Expression data are strictly taken only from normal human tissue. However, other annotations such as localization, post-translational modifications and protein-protein interaction information need not necessarily be human. We realize that sometimes human proteins may be tested for interactions against mouse proteins and if an interaction is detected, a similar experiment to detect interaction with the corresponding human proteins might never be carried out. Therefore, we have included data obtained from other mammals for annotating their human ortholog. Post-translational modification data from other species is first analyzed to see if it can be mapped to the protein sequence of the corresponding human ortholog, and if this is not possible, then the modification is not included in HPRD. In all cases, a reference to the corresponding literature is provided for additional experimental details.

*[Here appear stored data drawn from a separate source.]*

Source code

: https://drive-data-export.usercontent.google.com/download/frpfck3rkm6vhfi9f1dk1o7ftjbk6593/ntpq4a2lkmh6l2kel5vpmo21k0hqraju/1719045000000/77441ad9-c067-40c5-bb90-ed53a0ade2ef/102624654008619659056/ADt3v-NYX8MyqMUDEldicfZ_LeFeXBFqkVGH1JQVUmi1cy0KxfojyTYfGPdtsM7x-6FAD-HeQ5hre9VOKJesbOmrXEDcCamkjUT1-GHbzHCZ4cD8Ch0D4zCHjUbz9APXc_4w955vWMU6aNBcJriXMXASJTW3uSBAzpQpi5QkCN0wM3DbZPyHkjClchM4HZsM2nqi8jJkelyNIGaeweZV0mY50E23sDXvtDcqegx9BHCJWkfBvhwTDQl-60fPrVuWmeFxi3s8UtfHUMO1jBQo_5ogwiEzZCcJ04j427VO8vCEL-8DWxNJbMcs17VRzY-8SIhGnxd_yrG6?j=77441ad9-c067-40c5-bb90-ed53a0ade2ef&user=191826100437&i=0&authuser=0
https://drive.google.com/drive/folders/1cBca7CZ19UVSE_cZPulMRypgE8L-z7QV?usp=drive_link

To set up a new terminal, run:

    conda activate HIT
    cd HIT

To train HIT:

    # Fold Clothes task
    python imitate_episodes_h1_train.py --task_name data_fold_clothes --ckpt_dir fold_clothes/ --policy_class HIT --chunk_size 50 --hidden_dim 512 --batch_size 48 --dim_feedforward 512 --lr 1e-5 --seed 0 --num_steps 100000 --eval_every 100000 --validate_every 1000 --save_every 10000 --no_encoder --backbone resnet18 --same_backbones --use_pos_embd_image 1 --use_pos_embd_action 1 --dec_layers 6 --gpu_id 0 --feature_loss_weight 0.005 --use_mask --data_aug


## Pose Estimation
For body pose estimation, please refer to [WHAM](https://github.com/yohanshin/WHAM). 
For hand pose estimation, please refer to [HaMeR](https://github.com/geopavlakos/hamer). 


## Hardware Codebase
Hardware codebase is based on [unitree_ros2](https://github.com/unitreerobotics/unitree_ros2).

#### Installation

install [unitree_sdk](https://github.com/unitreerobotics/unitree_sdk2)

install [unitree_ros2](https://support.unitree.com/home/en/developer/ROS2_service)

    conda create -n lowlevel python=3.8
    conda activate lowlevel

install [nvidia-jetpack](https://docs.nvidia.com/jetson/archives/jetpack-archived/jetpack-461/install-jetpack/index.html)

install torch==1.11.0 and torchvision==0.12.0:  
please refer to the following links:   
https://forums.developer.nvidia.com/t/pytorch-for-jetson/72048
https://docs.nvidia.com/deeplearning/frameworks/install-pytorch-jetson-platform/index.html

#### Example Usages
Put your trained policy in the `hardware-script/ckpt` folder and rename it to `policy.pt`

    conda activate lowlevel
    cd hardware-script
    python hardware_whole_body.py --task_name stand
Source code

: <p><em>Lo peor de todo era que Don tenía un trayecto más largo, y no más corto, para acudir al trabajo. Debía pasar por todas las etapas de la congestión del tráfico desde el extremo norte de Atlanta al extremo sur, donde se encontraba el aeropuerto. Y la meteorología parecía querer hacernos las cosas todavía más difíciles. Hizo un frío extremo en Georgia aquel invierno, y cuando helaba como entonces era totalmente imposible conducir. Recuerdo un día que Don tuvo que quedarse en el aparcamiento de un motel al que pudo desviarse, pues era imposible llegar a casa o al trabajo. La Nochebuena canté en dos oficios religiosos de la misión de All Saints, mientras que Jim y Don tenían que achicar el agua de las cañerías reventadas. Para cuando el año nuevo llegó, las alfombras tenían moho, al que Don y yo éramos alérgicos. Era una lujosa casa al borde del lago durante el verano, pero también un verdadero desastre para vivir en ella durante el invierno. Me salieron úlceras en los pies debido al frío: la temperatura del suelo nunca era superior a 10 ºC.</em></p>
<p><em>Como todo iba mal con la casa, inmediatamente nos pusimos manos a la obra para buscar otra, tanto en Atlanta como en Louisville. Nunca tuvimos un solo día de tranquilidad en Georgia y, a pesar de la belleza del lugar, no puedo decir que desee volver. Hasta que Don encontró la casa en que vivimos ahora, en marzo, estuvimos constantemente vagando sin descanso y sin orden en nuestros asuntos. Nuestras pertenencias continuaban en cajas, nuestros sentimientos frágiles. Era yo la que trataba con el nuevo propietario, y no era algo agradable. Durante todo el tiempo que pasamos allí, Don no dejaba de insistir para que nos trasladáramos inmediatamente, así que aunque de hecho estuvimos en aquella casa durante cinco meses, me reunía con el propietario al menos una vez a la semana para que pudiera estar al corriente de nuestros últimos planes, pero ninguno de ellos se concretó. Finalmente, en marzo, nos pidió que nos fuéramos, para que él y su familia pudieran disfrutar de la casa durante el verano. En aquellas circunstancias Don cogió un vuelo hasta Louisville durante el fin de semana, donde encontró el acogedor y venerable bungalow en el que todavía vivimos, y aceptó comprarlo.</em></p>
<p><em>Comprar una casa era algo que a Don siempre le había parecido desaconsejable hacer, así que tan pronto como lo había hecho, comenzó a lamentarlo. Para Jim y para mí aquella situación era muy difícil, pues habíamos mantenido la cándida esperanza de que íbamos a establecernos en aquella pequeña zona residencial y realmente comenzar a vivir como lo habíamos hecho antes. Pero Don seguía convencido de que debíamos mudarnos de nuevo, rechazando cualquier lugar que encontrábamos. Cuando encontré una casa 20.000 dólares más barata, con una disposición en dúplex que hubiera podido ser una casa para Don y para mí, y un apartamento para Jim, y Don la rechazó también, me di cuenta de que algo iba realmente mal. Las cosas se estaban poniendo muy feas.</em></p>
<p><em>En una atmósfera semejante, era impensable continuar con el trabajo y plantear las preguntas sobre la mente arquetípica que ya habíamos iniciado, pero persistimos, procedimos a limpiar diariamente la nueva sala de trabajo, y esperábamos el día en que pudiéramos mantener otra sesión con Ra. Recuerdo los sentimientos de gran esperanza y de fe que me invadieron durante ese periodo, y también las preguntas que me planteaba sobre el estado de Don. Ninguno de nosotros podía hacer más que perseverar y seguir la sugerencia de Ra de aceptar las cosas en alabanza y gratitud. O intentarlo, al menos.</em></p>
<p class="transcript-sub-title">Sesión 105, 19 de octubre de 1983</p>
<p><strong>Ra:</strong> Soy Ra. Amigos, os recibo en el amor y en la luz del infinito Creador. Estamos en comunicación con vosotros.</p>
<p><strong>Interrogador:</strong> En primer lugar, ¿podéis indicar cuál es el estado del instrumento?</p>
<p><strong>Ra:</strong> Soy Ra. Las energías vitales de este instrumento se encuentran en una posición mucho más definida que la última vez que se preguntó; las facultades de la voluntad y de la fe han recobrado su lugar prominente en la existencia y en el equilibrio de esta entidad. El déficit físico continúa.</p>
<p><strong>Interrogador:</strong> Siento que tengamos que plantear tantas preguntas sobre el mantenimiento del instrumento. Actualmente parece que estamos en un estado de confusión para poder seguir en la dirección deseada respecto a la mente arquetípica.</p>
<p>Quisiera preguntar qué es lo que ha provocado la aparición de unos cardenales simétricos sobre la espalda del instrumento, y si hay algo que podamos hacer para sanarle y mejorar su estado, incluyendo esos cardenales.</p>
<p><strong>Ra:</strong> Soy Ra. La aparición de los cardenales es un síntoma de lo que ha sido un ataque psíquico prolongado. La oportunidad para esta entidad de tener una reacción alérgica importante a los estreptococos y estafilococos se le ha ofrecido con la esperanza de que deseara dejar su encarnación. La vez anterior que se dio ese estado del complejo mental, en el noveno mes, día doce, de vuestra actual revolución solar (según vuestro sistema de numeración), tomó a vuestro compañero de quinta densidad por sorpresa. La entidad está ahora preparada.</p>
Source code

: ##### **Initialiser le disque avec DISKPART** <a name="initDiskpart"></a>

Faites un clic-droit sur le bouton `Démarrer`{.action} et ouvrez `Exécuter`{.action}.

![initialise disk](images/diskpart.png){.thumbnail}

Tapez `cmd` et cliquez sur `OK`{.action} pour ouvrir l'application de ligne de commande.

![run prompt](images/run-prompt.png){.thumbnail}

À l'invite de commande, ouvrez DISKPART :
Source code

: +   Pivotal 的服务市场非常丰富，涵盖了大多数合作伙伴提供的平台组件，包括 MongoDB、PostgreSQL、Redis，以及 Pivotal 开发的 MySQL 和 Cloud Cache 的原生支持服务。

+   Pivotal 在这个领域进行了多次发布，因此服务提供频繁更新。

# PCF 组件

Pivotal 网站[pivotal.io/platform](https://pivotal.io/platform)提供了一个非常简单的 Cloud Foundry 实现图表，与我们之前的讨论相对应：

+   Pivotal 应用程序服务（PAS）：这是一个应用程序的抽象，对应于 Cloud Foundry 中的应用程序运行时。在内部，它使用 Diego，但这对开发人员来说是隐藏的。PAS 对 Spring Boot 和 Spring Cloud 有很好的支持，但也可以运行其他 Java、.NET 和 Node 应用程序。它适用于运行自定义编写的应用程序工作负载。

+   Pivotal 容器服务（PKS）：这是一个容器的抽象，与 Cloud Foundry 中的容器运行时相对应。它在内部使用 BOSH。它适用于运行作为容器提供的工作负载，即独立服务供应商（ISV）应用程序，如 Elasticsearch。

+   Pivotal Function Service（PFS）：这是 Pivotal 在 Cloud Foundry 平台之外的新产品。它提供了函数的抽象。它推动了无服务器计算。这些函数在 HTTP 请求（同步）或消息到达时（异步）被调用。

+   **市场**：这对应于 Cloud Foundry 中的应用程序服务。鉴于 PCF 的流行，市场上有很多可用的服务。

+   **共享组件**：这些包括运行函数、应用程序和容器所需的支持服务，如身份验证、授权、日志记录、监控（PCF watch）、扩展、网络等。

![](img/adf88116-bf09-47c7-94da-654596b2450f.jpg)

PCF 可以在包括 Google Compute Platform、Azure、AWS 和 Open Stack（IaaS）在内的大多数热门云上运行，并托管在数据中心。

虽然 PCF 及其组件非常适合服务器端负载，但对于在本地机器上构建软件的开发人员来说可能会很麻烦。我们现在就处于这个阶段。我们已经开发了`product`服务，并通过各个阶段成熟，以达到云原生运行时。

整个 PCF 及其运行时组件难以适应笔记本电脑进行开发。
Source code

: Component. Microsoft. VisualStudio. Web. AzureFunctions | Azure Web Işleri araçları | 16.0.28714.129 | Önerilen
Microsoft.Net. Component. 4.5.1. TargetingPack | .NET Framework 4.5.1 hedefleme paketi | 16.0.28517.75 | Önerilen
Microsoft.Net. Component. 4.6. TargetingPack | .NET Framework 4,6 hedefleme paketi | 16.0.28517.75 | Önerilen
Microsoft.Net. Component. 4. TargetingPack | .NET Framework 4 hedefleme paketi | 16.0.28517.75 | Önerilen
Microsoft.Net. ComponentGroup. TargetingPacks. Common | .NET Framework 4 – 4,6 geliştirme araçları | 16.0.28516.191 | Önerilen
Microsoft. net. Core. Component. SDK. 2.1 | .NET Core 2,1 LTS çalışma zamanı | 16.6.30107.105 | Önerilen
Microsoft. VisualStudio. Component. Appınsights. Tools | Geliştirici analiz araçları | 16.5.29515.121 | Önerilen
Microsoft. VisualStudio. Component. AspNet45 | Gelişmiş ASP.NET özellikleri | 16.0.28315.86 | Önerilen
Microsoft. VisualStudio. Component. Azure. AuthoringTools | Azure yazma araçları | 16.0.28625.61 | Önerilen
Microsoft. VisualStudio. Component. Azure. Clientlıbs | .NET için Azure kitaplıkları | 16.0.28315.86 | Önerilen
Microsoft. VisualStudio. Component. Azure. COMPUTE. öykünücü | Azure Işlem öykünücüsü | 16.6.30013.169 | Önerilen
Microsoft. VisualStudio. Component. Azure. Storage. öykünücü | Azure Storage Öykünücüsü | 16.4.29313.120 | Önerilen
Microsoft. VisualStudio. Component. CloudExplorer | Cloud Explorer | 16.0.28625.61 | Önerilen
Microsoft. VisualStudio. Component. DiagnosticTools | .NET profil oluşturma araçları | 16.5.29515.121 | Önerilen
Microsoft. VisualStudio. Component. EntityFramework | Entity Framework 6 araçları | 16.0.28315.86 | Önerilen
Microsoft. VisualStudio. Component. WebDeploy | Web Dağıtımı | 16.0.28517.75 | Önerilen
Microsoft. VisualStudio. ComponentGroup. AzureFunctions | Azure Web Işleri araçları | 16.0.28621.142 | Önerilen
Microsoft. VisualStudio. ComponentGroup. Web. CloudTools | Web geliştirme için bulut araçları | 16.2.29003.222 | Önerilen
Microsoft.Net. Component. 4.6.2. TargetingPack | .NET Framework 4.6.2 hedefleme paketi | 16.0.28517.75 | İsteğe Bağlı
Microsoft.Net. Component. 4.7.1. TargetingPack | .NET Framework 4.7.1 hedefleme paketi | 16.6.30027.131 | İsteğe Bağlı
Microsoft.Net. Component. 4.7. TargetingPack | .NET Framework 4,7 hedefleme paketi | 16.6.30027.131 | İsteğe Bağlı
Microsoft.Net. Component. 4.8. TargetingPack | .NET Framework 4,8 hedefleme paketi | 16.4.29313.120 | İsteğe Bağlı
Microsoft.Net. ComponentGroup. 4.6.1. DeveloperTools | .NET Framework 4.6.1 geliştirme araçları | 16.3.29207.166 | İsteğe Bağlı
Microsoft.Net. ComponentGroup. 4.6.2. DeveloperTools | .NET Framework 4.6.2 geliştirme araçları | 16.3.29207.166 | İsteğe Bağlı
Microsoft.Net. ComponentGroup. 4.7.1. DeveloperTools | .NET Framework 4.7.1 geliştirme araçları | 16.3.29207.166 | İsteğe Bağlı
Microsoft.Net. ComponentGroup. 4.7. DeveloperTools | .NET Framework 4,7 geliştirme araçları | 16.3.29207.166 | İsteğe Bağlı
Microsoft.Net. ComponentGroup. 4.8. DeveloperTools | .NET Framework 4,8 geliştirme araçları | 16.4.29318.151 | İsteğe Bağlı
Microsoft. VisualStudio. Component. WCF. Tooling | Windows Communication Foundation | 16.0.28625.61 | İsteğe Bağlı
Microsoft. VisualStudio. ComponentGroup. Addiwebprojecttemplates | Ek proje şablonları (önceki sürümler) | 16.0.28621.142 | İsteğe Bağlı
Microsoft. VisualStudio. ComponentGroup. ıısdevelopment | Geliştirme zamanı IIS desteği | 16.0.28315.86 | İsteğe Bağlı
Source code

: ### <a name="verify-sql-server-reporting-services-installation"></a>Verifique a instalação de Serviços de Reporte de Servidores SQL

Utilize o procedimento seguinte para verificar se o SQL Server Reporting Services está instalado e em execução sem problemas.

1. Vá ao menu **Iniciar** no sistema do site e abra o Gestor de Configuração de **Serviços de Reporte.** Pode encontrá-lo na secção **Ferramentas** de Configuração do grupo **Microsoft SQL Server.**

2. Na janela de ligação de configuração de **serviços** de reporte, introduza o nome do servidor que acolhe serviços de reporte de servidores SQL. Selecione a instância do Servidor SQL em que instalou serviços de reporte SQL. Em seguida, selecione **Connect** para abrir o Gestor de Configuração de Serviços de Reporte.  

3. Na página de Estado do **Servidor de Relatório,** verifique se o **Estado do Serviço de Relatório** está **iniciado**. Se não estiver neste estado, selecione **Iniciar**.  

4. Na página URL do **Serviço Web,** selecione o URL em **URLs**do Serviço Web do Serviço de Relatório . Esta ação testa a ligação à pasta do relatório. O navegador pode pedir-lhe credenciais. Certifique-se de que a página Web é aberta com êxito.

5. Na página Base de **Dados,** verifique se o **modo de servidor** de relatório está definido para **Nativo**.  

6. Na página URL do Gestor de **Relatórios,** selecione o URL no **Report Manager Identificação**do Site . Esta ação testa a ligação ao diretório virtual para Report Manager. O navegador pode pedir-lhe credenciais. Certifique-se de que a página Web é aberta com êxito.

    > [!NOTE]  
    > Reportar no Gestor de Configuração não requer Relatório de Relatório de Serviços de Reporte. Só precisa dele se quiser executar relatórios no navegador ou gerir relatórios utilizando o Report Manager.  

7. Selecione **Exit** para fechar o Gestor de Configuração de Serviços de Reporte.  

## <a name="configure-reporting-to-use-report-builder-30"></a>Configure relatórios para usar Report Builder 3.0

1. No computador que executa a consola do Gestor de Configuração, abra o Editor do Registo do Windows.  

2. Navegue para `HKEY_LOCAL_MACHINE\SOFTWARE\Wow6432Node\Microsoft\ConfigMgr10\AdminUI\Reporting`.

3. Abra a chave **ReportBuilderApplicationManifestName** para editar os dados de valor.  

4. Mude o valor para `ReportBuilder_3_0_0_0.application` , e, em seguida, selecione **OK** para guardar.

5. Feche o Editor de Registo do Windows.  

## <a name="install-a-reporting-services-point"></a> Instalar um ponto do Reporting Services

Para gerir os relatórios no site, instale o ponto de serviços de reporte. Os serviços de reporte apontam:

We are now including all the isoforms curated by RefSeq. We are not including GenBank and other alternatively spliced isoforms as mentioned in literature.

Domains and motifs are one of the very few fields in which the information may not be experimentally verified. Because domains predictions are not always reliable, we interpret the results of the best prediction programs algorithms (SMART and Pfam) and choose the most sensible prediction. In the case of an article that provide experimental data on domains, we might ignore the computer predictions and choose the literature-based assignment.

We are mostly young researchers reading an average of 10-20 papers per person everyday. We have been trained by experienced biologists who have been monitoring the entire process. Every protein has been reviewed twice. Yet, we admit that there can be errors - mostly from an error in interpretation of data. We have made it easy for you to submit comments and would like to hear from you. If you would like to review a molecule or even an entire protein family, we will be happy to credit you as a 'Reviewer' for that molecule.

As explained above, we are not experts in everything. Please let us know any important annotations that are missing or erroneous and we will change it immediately. You can also be the official 'Reviewer' if you wish.

If we find 2 proteins are interacting, the interaction information will be available in both the protein annotations, but the interaction is counted as 1. In the same way, if we have an enzyme-substrate reaction where one protein acts on another affecting multiple sites, the annotation may be separate for each site, but the interaction count is only 1. We thus generate the statistic by taking all the available data from Interactions/PTMs/Substrates and then collapsing it to get a non-redundant count of the interactions.